A justiça de classe enche as cadeias de miseráveis, vistos como perigo em potencial para a manutenção do status quo. As penitenciárias e os presídios são verdadeiros aterros sanitários de gente, lixeiras da sociedade. Pouco interessa se onde cabem dez venham a se espremer sessenta ou setenta baratas humanas. Os juízes e promotores que os pilam ali estão mais preocupados com seus auxílios-moradia, seus carrões e as viagens duas ou três vezes ao ano para o exterior.
É, o povo do asfalto, um amontoado de limpinhos e cheirosos cercados de lixo e excremento. E vivem felizes com esse descaso, de dedo em riste contra qualquer político de esquerda que coloque essa realidade em cheque. Presidentes da República, então, que fazem um mínimo de esforço para diminuir o peso nos lombos da massa, são destituídos e perseguidos, acusados de corruptos pelos operadores do direito mais decaídos da história do Brasil.
E così la nave va.
Por que tem-se a certeza de que isso não mudará nunca? Será que os de cima da carne seca estão tão certos de sua impunidade, como poderosos que são? Afinal, quando a plebe for muito atrevida e se mexer mais do que seria “razoável” tolerar, decreta-se intervenção com uso das forças armadas, outra instituição que aceita bem seu papel da ditadura de classe.

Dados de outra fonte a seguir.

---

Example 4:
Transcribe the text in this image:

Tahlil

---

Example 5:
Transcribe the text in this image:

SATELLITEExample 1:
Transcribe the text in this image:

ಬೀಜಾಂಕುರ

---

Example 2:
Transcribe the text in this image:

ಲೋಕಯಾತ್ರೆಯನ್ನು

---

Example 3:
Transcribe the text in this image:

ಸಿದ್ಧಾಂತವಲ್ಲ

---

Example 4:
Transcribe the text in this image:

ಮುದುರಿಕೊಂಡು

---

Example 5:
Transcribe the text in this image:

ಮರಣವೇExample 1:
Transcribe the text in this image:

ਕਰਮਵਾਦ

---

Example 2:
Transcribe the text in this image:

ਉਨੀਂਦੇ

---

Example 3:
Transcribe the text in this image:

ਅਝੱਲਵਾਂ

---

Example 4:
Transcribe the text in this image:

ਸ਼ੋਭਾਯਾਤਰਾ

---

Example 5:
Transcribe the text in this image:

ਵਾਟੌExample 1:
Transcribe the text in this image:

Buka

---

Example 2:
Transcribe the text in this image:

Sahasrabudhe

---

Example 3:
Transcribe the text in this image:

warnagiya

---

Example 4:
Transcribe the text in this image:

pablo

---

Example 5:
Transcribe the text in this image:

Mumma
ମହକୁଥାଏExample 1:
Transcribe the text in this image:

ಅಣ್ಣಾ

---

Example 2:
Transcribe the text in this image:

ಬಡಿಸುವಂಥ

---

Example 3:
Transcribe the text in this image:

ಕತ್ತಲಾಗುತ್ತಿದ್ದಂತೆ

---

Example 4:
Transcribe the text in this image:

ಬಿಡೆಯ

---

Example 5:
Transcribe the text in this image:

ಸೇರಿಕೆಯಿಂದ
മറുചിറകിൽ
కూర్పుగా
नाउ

O pobre então recebe o tratamento de inimigo e seu bairro é chamado de terreno hostil. O resto é só mandar bala para acabar com os topetudos. Para isso, o comandante exige regras de engajamento robustas que nem em operação de uso de força imposta pelo Conselho de Segurança da ONU – triscou na repressão, morre!
É da natureza de forças armadas se apegarem ao direito de matar. Assim, além da polícia bandida e do tráfico opressor, a população marginalizada tem que aturar a tropa do exército apoiada por ar, a transformar sua vida num campo de batalha sem lei.

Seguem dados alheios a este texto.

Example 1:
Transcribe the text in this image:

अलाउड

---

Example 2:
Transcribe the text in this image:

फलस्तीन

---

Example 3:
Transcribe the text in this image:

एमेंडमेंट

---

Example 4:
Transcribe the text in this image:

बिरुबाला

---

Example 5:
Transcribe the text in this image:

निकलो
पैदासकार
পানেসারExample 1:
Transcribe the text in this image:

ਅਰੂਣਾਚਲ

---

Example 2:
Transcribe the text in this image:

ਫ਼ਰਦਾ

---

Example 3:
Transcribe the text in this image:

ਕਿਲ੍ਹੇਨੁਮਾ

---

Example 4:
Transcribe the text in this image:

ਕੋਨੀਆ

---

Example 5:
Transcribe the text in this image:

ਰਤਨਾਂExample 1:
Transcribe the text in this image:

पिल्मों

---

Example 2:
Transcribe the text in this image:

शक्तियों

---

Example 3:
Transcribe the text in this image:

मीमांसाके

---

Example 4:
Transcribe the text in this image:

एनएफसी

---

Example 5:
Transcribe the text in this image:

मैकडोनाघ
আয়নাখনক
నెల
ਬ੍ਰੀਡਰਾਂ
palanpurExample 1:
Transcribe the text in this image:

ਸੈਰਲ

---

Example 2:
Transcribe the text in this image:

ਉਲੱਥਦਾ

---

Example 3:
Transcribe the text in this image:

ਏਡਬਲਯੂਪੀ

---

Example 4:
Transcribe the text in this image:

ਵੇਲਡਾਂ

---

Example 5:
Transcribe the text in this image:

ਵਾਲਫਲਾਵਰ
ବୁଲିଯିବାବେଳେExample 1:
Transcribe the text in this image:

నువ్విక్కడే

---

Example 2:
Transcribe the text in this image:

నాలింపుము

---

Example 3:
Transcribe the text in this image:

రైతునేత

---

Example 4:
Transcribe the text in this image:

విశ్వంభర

O que não pode deixar de estranhar é o fato de haver atores sedizentes de esquerda que, talvez por medo de perderem votos ao irem contra a maré midiática, apoiam a intervenção militar como uma “necessidade” para acalmar o Rio de Janeiro. Isso é conversa tão velha quanto a repressão dos desvalidos no Brasil. E nunca funcionou para controlar a violência urbana.
Vale a frase atribuída a Lafayette, “com baionetas pode-se fazer quase tudo, menos sentar-se em cima delas”. O que é preciso para “acalmar” não é mais tiro, não é mais bala. É política social urgente para devolver a humanidade às comunidades escolhidas para serem o lixo de nossa escravocracia. É preciso médico, professor, lazer, saneamento e urbanização que recupere a autoestima dos marginalizados. É imperioso abolir a escravidão na prática e em definitivo.
Pois, se assim não for, bala chama bala, violência chama violência. Os oprimidos são a maioria e se não quiserem mais continuar nessa condição, vão ter que se aprumar e reagir. O ódio que neles foi cultivado por séculos a fio sairá, então, de uma vez só, como um grito de “basta!”, com um vulcão em erupção a tragar com sua lava tudo que encontra pela frente. Que se cuidem nossos garbosos cheirosos, as instituições da ditadura de classe que os apoiam, pois Ruanda será fichinha diante do que nos espera. E não haverá Conselho de Segurança capaz de editar regras de engajamento para garantir o poder dos ricos.